Prefazione a ‘L’eutanasia dello Stato’

Peter Marshall

2022-07-21

INDICE DEL LIBRO:

Prefazione di Peter Marshall // Introduzione di Peter Marshall // CAPITOLO PRIMO Il compendio dei principi // CAPITOLO SECONDO La natura umana // CAPITOLO TERZO L’etica // CAPITOLO QUARTO La politica // CAPITOLO QUINTO L’economia // CAPITOLO SESTO La pedagogia // CAPITOLO SETTIMO La società libera

Questo lavoro è stato pensato come una utile raccolta delle idee più incisive e rilevanti di William Godwin, accompagnata da un giudizio sulla sua influenza, uno schizzo biografico e un’analisi del suo contributo alla teoria e alla pratica anarchica. In genere Godwin è considerato solo l’autore del trattato filosofico Enquiry concerning Political Justice [Indagine sulla giustizia politica] (1793) e del romanzo Caleb Williams (1794). Egli fu tuttavia uno scrittore prolifico, che scrisse e pubblicò più di cinquanta libri. Vale ancora la pena leggere molti di questi e ho quindi potuto selezionare i brani scegliendoli da un vasto assortimento. Il suo stile è chiaro ed eloquente, ma a volte può risultare un po’ ponderoso: non sempre Godwin capiva quando era meglio fermarsi. La seguente disposizione dei testi è quindi più ordinata e coerente degli originali. I brani selezionati non sono però intesi come sostituti delle sue opere, ma come una guida alle stesse. Sebbene Godwin, secondo i costumi linguistici della sua epoca, parli sempre dell’«uomo», usa il termine riferendosi all’intera specie umana, senza tener conto della razza o del sesso.

Il mio interesse per Godwin nacque nel 1971, quando in una polverosa libreria di testi di seconda mano a Brighton scoprii una copia della biografia William Godwin (1946) scritta da George Woodcock. Nel colophon trovai la scritta «Convento di Lourdes, Withdean, Brighton». Che terrore devono aver provato le buone suore quando hanno scoperto tra loro un anarchico, un ateo, un difensore del libero amore!

Negli ultimi anni due edizioni economiche di Political Justice e molti lunghi studi su Godwin hanno ridato respiro alla sua reputazione, ma egli rimane in larga parte proprietà degli intellettuali, rinchiuso in genere all’interno dell’accademia.

La speranza è che questo volume permetta al pensiero di Godwin di fermentare nuovamente nel movimento libertario, senza rinunciare a un’analisi non banale. Oggi, mentre i difetti della scalata al potere del socialismo autoritario diventano più evidenti, assistiamo a un notevole e rinnovato interesse per l’anarchismo. Non è più possibile accantonarlo come ideologia marginale, malattia infantile o squisito gesto di protesta permanente; viene invece sempre più riconosciuto come una filosofia seria e profonda, con un seguito popolare in crescita.

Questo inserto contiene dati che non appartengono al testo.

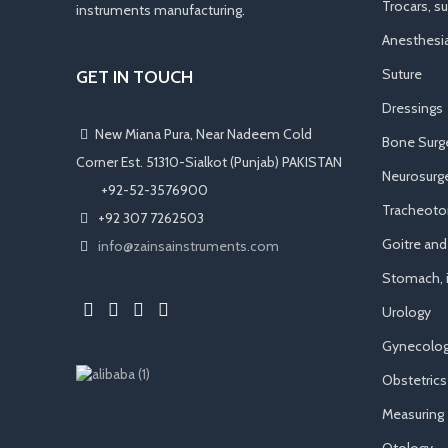
Trocars, s
instruments manufacturing.
Anesthesi
Suture
GET IN TOUCH
Dressings
New Miana Pura, Near Nadeem Cold
Bone Surg
Corner Est. 51310-Sialkot (Punjab) PAKISTAN
Neurosurge
​ +92-52-3576900
Tracheot
+92 307 7262503
Goitre an
info@zainsainstruments.com
Stomach, i
Urology
Gynecolog
Obstetrics
Measuring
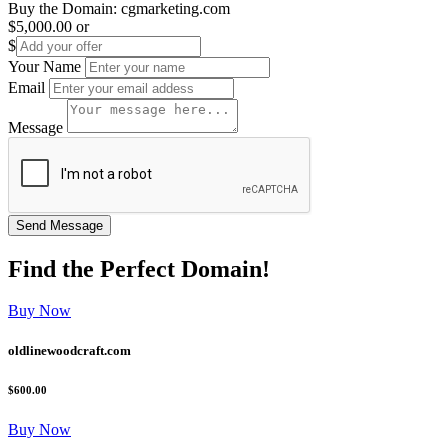
Buy the Domain:
cgmarketing.com
$5,000.00
or
$
Your Name
Email
Message
Find the
Perfect
Domain!
Buy Now
oldlinewoodcraft.com
$600.00
Buy Now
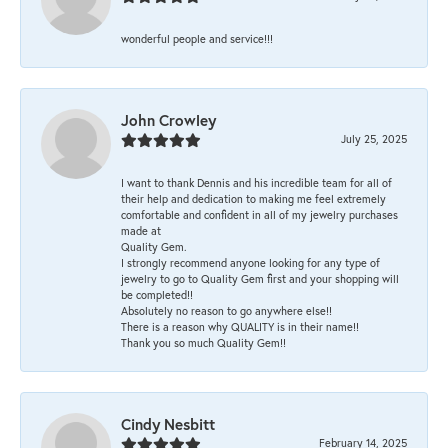
wonderful people and service!!!
John Crowley
July 25, 2025
I want to thank Dennis and his incredible team for all of
their help and dedication to making me feel extremely
comfortable and confident in all of my jewelry purchases
made at
Quality Gem.
I strongly recommend anyone looking for any type of
jewelry to go to Quality Gem first and your shopping will
be completed!!
Absolutely no reason to go anywhere else!!
There is a reason why QUALITY is in their name!!
Thank you so much Quality Gem!!
Cindy Nesbitt
February 14, 2025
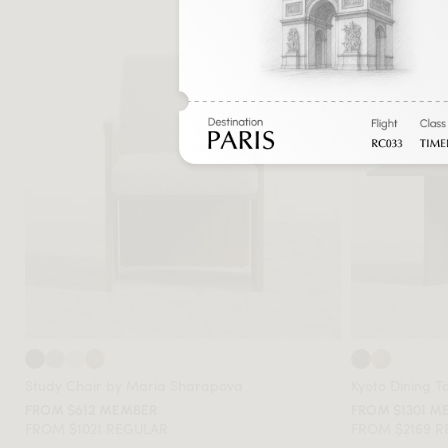
Study Chair by Maria Sharapova
Kyoto Dining T
FROM $612 MEMBER
FROM $1301 M
FROM $1021 REGULAR
FROM $2169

È quindi sensato che gli anarchici, per chiarire il loro pensiero e rendere più efficace la loro azione, riprendano e riconsiderino i loro pensatori del passato. Il che non va fatto come un semplice esercizio intellettuale, o con spirito riverente, quanto piuttosto con lo scopo di adattare più efficacemente la teoria alle circostanze attuali. E Godwin, che situava al centro della sua scala di valori lo spirito critico e indipendente, sarebbe stato il primo a condannare la fede acritica nei padri fondatori dell’anarchismo. Gli allievi più brillanti si lasciano sempre dietro i loro maestri, fermo restando che la situazione migliore è sempre quella dove non esistono più maestri o insegnamento.

Sono in debito con Jenny Zobel, per la sua lettura dell’introduzione. Ringrazio anche Vernon Richards e Freedom Press, che hanno reso possibile l’edizione inglese di questo libro. È particolarmente appropriato che essa appaia un secolo e mezzo dopo la morte di Godwin, e un secolo dopo l’ammissione nel gruppo di Freedom Press di Pëtr Kropotkin, il primo anarchico a riconoscere l’importanza dell’autore di Political Justice.